ŁKS grał sparing z młodzieżową reprezentacją Tadżykistanu. To dodatkowa gra kontrolna, którą sztab szkoleniowy lidera Fortuna 1 Ligi zaplanował podczas obozu. Tak jak zapowiadał Kazimierz Moskal, trener ŁKS-u, więcej czasu na boisku dostali rezerwowi i piłkarze, którzy do tej pory nie grali w sparingach. Wyjątek stanowi Kelechukwu, który nie wziął jeszcze udziału w żadnej grze kontrolnej.
– – Na razie mamy potwierdzone mecze z trzema drużynami. Szukamy jednak opcji rozegrania dodatkowego sparingu. Lecimy do Turcji w 26-osobowym składzie i ostatni mecz gramy tuż przed wylotem do Polski, więc chcielibyśmy zapewnić możliwość gry także tym, którzy w meczu z Rumunami nie wystąpią lub zagrają w nim w niewielkim wymiarze czasowym – zapowiadał Kazimierz Moskal, trener ŁKS-u.
Chociaż Mateusz Kowalczyk doznał urazu, to wystarczył jeden dzień regeneracji i młodzieżowiec ŁKS-u był gotowy do gry. Niestety, liderzy Fortuna 1 Ligi nie mogli skorzystać z Artemijusa Tutyskinasa. Prawdopodobnie uraz Litwina jest poważniejszy niż się wydawało. Zamiast niego zagrał Milan Spremo, który jeszcze nie został oficjalnie ogłoszony zawodnikiem ŁKS-u. Zabrakło również Pirulo, ale można domyślić się, że sztab szkoleniowy nie chciał ryzykować zdrowiem najlepszego zawodnika w nic nieznaczącym sparingu.

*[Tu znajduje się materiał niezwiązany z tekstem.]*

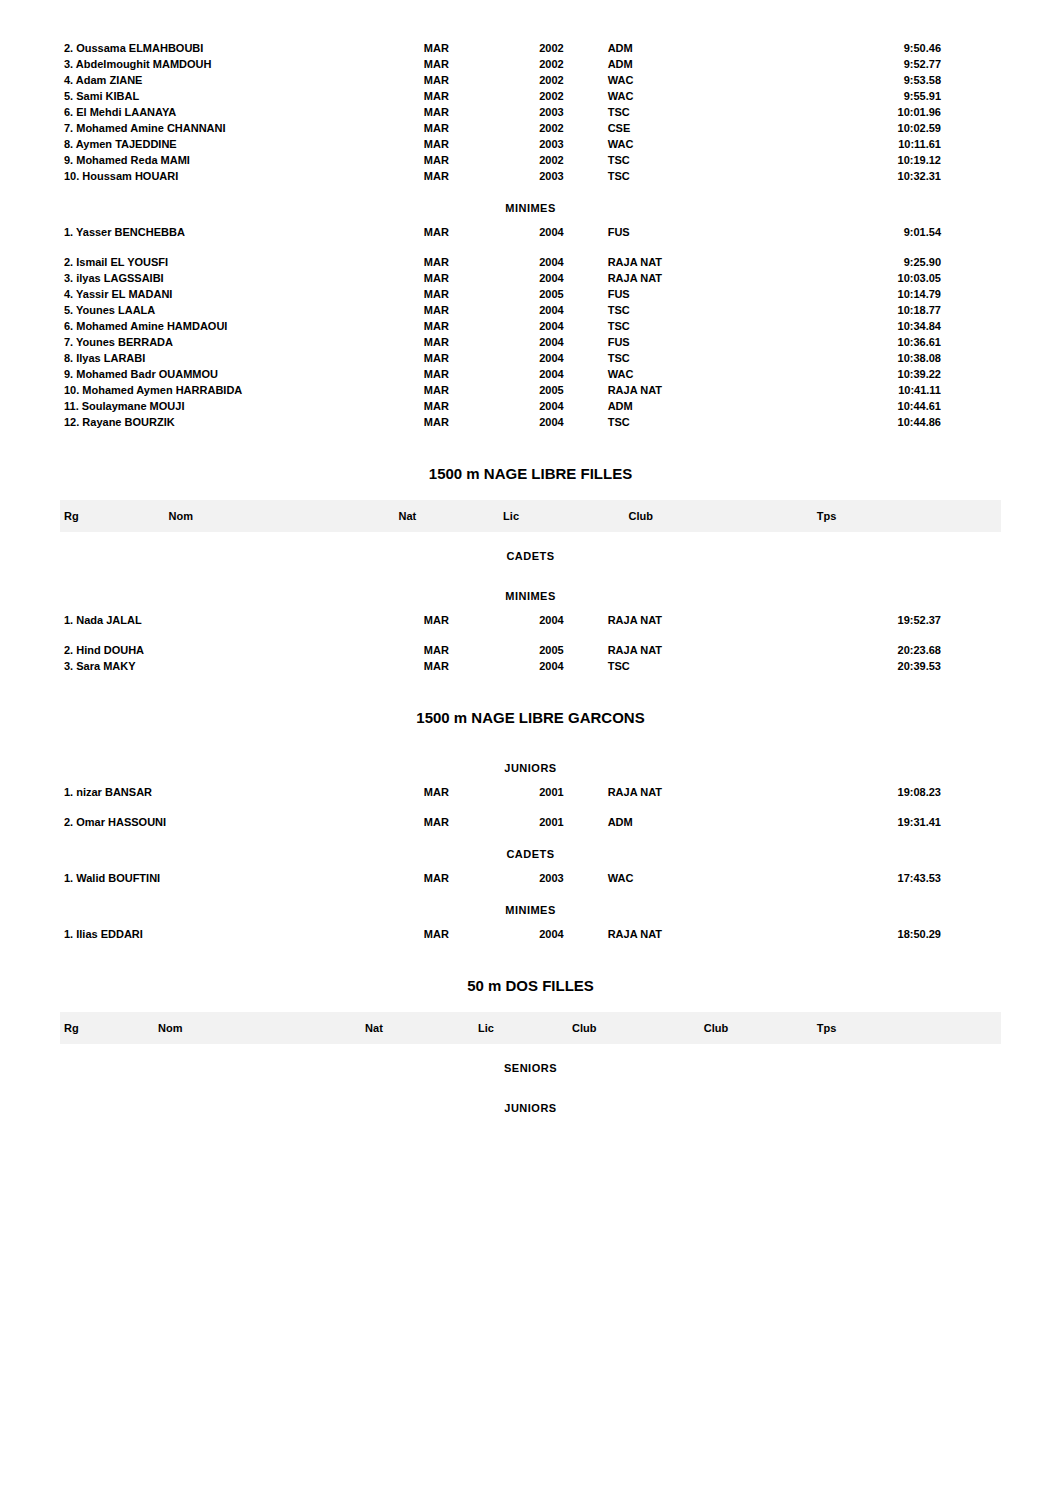| 2. Oussama ELMAHBOUBI | MAR | 2002 | ADM | 9:50.46 |
| 3. Abdelmoughit MAMDOUH | MAR | 2002 | ADM | 9:52.77 |
| 4. Adam ZIANE | MAR | 2002 | WAC | 9:53.58 |
| 5. Sami KIBAL | MAR | 2002 | WAC | 9:55.91 |
| 6. El Mehdi LAANAYA | MAR | 2003 | TSC | 10:01.96 |
| 7. Mohamed Amine CHANNANI | MAR | 2002 | CSE | 10:02.59 |
| 8. Aymen TAJEDDINE | MAR | 2003 | WAC | 10:11.61 |
| 9. Mohamed Reda MAMI | MAR | 2002 | TSC | 10:19.12 |
| 10. Houssam HOUARI | MAR | 2003 | TSC | 10:32.31 |
MINIMES
| 1. Yasser BENCHEBBA | MAR | 2004 | FUS | 9:01.54 |
| 2. Ismail EL YOUSFI | MAR | 2004 | RAJA NAT | 9:25.90 |
| 3. ilyas LAGSSAIBI | MAR | 2004 | RAJA NAT | 10:03.05 |
| 4. Yassir EL MADANI | MAR | 2005 | FUS | 10:14.79 |
| 5. Younes LAALA | MAR | 2004 | TSC | 10:18.77 |
| 6. Mohamed Amine HAMDAOUI | MAR | 2004 | TSC | 10:34.84 |
| 7. Younes BERRADA | MAR | 2004 | FUS | 10:36.61 |
| 8. Ilyas LARABI | MAR | 2004 | TSC | 10:38.08 |
| 9. Mohamed Badr OUAMMOU | MAR | 2004 | WAC | 10:39.22 |
| 10. Mohamed Aymen HARRABIDA | MAR | 2005 | RAJA NAT | 10:41.11 |
| 11. Soulaymane MOUJI | MAR | 2004 | ADM | 10:44.61 |
| 12. Rayane BOURZIK | MAR | 2004 | TSC | 10:44.86 |
1500 m NAGE LIBRE FILLES
| Rg | Nom | Nat | Lic | Club | Tps |
CADETS
MINIMES
| 1. Nada JALAL | MAR | 2004 | RAJA NAT | 19:52.37 |
| 2. Hind DOUHA | MAR | 2005 | RAJA NAT | 20:23.68 |
| 3. Sara MAKY | MAR | 2004 | TSC | 20:39.53 |
1500 m NAGE LIBRE GARCONS
JUNIORS
| 1. nizar BANSAR | MAR | 2001 | RAJA NAT | 19:08.23 |
| 2. Omar HASSOUNI | MAR | 2001 | ADM | 19:31.41 |
CADETS
| 1. Walid BOUFTINI | MAR | 2003 | WAC | 17:43.53 |
MINIMES
| 1. Ilias EDDARI | MAR | 2004 | RAJA NAT | 18:50.29 |
50 m DOS FILLES
| Rg | Nom | Nat | Lic | Club | Club | Tps |
SENIORS
JUNIORS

Ełkaesiacy zremisowali z młodzieżową reprezentacją Tadżykistanu. Przegrywali po pierwszej połowie, ale w drugiej partii honor łodzian uratował Piotr Janczukowicz. Młody skrzydłowy wraz z Grzegorzem Glapką najczęściej próbował zagrozić bramce Tadżyków. Następny sparing ŁKS zagra w sobotę. Rywalem drużyny prowadzonej przez Moskala będzie Miercurea Ciuc.
Co zabawne, jeden z Tadżyków po meczu skorzystał z translatora, żeby napisać na Facebooku ŁKS-u:
“Dzięki za mecz łódzkiej drużynie! Mamy mocną młodzież w Tadżykistanie, Wasz klub powinien za nią podążać!
Pozdrowienia z Tadżykistanu”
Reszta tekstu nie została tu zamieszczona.